1. Always check for virus/spam before checking for valid reciepient, or
whether the mailbox is full or some such.
Why? Even if SMTP made it easy to do this (it doesn't), offhand it
seems better to perform the easiest and/or more reliable checks first.
It's very difficult to be sure that a message is spam - the same
message can be spam for one recipient and valid for another. However
the authoritative MX for a domain ought to be able to tell whether an
recipient address from that domain is valid. And to me it makes more
sense to reject a message for a reliable reason (like, this recipient
address is not valid) than for an unreliable reason (like, we think
this is spam).
2. Generate a specific error message, maybe we should introduce a
standard error code for this, like 551 - mail rejected as virus or
3. If the mail is virus or spam, then do not send it back to the
sender - as this is most likely a forged address anyway. Discard it
instead. But if you must, then use the standard error mesaage as
I see no need to define a new SMTP reply code - an enhanced status code
should suffice. Especially since, as you point out, when the SMTP
server does believe that the message is spam, bouncing the message is
usually the wrong thing to do anyway.
I think with this scheme, we would have avoided alomost all of the
virus/spam and also annoying error traffic .

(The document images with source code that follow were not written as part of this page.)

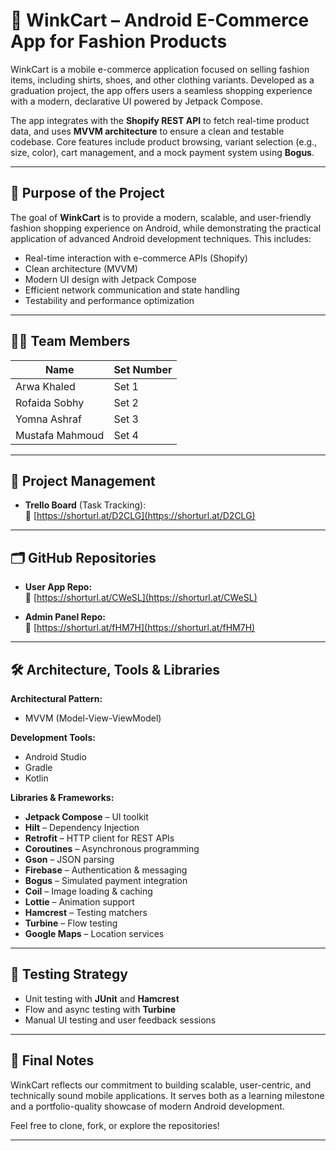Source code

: # 👕 WinkCart – Android E-Commerce App for Fashion Products

WinkCart is a mobile e-commerce application focused on selling fashion items, including shirts, shoes, and other clothing variants. Developed as a graduation project, the app offers users a seamless shopping experience with a modern, declarative UI powered by Jetpack Compose.

The app integrates with the **Shopify REST API** to fetch real-time product data, and uses **MVVM architecture** to ensure a clean and testable codebase. Core features include product browsing, variant selection (e.g., size, color), cart management, and a mock payment system using **Bogus**.

---

## 🚀 Purpose of the Project

The goal of **WinkCart** is to provide a modern, scalable, and user-friendly fashion shopping experience on Android, while demonstrating the practical application of advanced Android development techniques. This includes:

- Real-time interaction with e-commerce APIs (Shopify)
- Clean architecture (MVVM)
- Modern UI design with Jetpack Compose
- Efficient network communication and state handling
- Testability and performance optimization

---

## 👨‍💻 Team Members

| Name            | Set Number |
|-----------------|------------|
| Arwa Khaled     | Set 1      |
| Rofaida Sobhy   | Set 2      |
| Yomna Ashraf    | Set 3      |
| Mustafa Mahmoud | Set 4      |

---

## 📌 Project Management

- **Trello Board** (Task Tracking):  
  🔗 [https://shorturl.at/D2CLG](https://shorturl.at/D2CLG)

---

## 🗂 GitHub Repositories

- **User App Repo:**  
  🔗 [https://shorturl.at/CWeSL](https://shorturl.at/CWeSL)

- **Admin Panel Repo:**  
  🔗 [https://shorturl.at/fHM7H](https://shorturl.at/fHM7H)

---

## 🛠️ Architecture, Tools & Libraries

**Architectural Pattern:**
- MVVM (Model-View-ViewModel)

**Development Tools:**
- Android Studio
- Gradle
- Kotlin

**Libraries & Frameworks:**
- **Jetpack Compose** – UI toolkit
- **Hilt** – Dependency Injection
- **Retrofit** – HTTP client for REST APIs
- **Coroutines** – Asynchronous programming
- **Gson** – JSON parsing
- **Firebase** – Authentication & messaging
- **Bogus** – Simulated payment integration
- **Coil** – Image loading & caching
- **Lottie** – Animation support
- **Hamcrest** – Testing matchers
- **Turbine** – Flow testing
- **Google Maps** – Location services

---

## 🧪 Testing Strategy

- Unit testing with **JUnit** and **Hamcrest**
- Flow and async testing with **Turbine**
- Manual UI testing and user feedback sessions

---

## 📍 Final Notes

WinkCart reflects our commitment to building scalable, user-centric, and technically sound mobile applications. It serves both as a learning milestone and a portfolio-quality showcase of modern Android development.

Feel free to clone, fork, or explore the repositories!

---

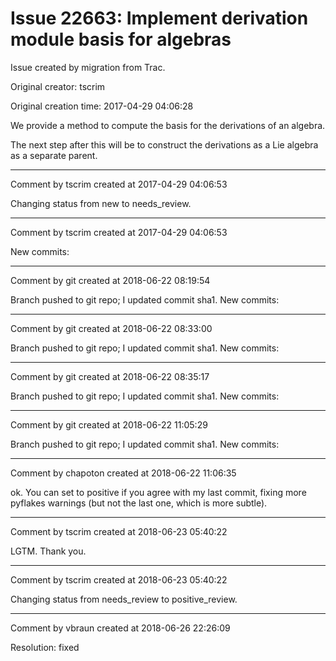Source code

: # Issue 22663: Implement derivation module basis for algebras

Issue created by migration from Trac.

Original creator: tscrim

Original creation time: 2017-04-29 04:06:28

We provide a method to compute the basis for the derivations of an algebra.

The next step after this will be to construct the derivations as a Lie algebra as a separate parent.


---

Comment by tscrim created at 2017-04-29 04:06:53

Changing status from new to needs_review.


---

Comment by tscrim created at 2017-04-29 04:06:53

New commits:


---

Comment by git created at 2018-06-22 08:19:54

Branch pushed to git repo; I updated commit sha1. New commits:


---

Comment by git created at 2018-06-22 08:33:00

Branch pushed to git repo; I updated commit sha1. New commits:


---

Comment by git created at 2018-06-22 08:35:17

Branch pushed to git repo; I updated commit sha1. New commits:


---

Comment by git created at 2018-06-22 11:05:29

Branch pushed to git repo; I updated commit sha1. New commits:


---

Comment by chapoton created at 2018-06-22 11:06:35

ok. You can set to positive if you agree with my last commit, fixing more pyflakes warnings (but not the last one, which is more subtle).


---

Comment by tscrim created at 2018-06-23 05:40:22

LGTM. Thank you.


---

Comment by tscrim created at 2018-06-23 05:40:22

Changing status from needs_review to positive_review.


---

Comment by vbraun created at 2018-06-26 22:26:09

Resolution: fixed
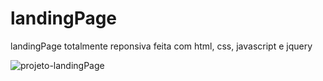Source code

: # landingPage
 landingPage totalmente reponsiva feita com html, css, javascript e jquery
 
 
 
![projeto-landingPage](https://user-images.githubusercontent.com/95238029/160718853-7200076d-1efd-4d6b-bdd8-0ace7449e921.jpg)
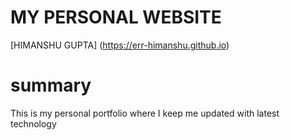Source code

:
# MY PERSONAL WEBSITE
 [HIMANSHU GUPTA] (https://err-himanshu.github.io)

 # summary
 
  This is my personal portfolio where I keep me updated with latest technology 


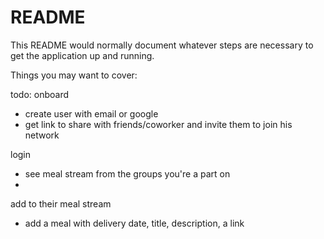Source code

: # README

This README would normally document whatever steps are necessary to get the
application up and running.

Things you may want to cover:

todo:
onboard
  - create user with email or google
  - get link to share with friends/coworker and invite them to join his network

login
  - see meal stream from the groups you're a part on
  -
add to their meal stream
  - add a meal with delivery date, title, description, a link

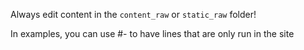 Always edit content in the `content_raw` or `static_raw` folder!

In examples, you can use #- to have lines that are only run in the site
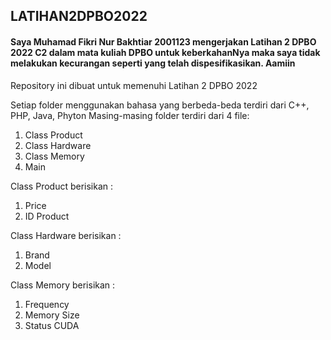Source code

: ## LATIHAN2DPBO2022

#### Saya Muhamad Fikri Nur Bakhtiar 2001123 mengerjakan Latihan 2 DPBO 2022 C2 dalam mata kuliah DPBO untuk keberkahanNya maka saya tidak melakukan kecurangan seperti yang telah dispesifikasikan. Aamiin


Repository ini dibuat untuk memenuhi Latihan 2  DPBO 2022

Setiap folder menggunakan bahasa yang berbeda-beda terdiri dari C++, PHP, Java, Phyton
Masing-masing folder terdiri dari 4 file:
1. Class Product
2. Class Hardware
3. Class Memory
4. Main

Class Product berisikan :
1. Price
2. ID Product

Class Hardware berisikan :
1. Brand
2. Model

Class Memory berisikan :
1. Frequency
2. Memory Size
3. Status CUDA
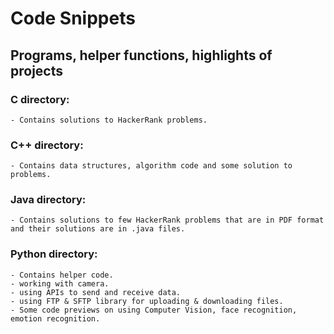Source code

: # Code Snippets
## Programs, helper functions, highlights of projects

### C directory:
    - Contains solutions to HackerRank problems.

### C++ directory:
    - Contains data structures, algorithm code and some solution to problems.

### Java directory:
    - Contains solutions to few HackerRank problems that are in PDF format and their solutions are in .java files.

### Python directory:
    - Contains helper code.
    - working with camera.
    - using APIs to send and receive data.
    - using FTP & SFTP library for uploading & downloading files.
    - Some code previews on using Computer Vision, face recognition, emotion recognition. 

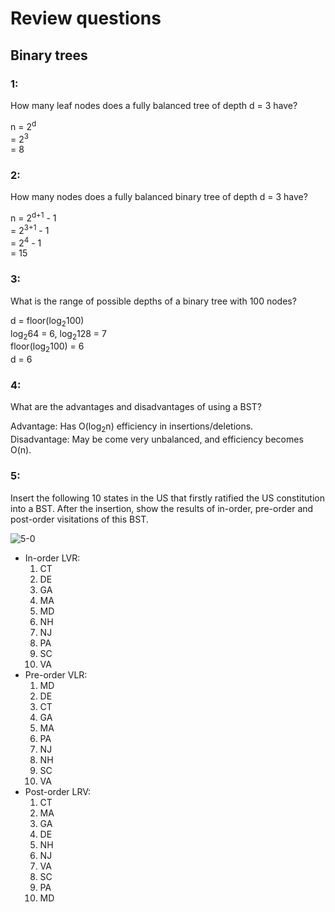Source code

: # Review questions

## Binary trees

### 1:

How many leaf nodes does a fully balanced tree of depth d = 3 have?

n = 2<sup>d</sup>  
= 2<sup>3</sup>  
= 8

### 2:

How many nodes does a fully balanced binary tree of depth d = 3 have?

n = 2<sup>d+1</sup> - 1  
= 2<sup>3+1</sup> - 1  
= 2<sup>4</sup> - 1  
= 15

### 3:

What is the range of possible depths of a binary tree with 100 nodes?

d = floor(log<sub>2</sub>100)  
log<sub>2</sub>64 = 6, log<sub>2</sub>128 = 7  
floor(log<sub>2</sub>100) = 6  
d = 6

### 4:

What are the advantages and disadvantages of using a BST?

Advantage: Has O(log<sub>2</sub>n) efficiency in insertions/deletions.  
Disadvantage: May be come very unbalanced, and efficiency becomes O(n).

### 5:

Insert the following 10 states in the US that firstly ratified the US constitution into a BST. After the insertion, show the results of in-order, pre-order and post-order visitations of this BST.

![5-0](http://snag.gy/B3Cjn.jpg)

- In-order LVR:
	1. CT
	2. DE
	3. GA
	4. MA
	5. MD
	6. NH
	7. NJ
	8. PA
	9. SC
	10. VA
- Pre-order VLR:
	1. MD
	2. DE
	3. CT
	4. GA
	5. MA
	6. PA
	7. NJ
	8. NH
	9. SC
	10. VA
- Post-order LRV:
	1. CT
	2. MA
	3. GA
	4. DE
	5. NH
	6. NJ
	7. VA
	8. SC
	9. PA
	10. MD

No need for new protocols, closed networks etc. Maybe a need for some
RBL listing virus/spam infected machines, I don't know.
Third-party RBLs are a really, really, really bad idea. They should be
categorized as Worst Practices.
There might be some cases where the _authoritative_ DNS zone for a MAIL
FROM domain or the _authoritative_ DNS zone for the source IP address
of an SMTP connection says "messages that look like this are not
authorized". And in some of those cases the SMTP server might be able
to tell that a message "looks like this" from just MAIL FROM and/or
RCPT TO. In those cases it _might_ make sense for the SMTP server to
return 2xx in response to those commands (if they are otherwise valid)
just so that it can black-hole the message. Though I think it might
make even more sense to return 4xx in response to those commands - or
just stop responding to that connection - and then refuse to accept any
new connections from that source IP for some period of time. The
rationale here is that the SMTP server doesn't want to waste bandwidth
or cpu cycles by sucking down a message that's going to be discarded
anyway, and it does want to avoid being interrupted by a compromised
machine or spammer's machine if it tries again later.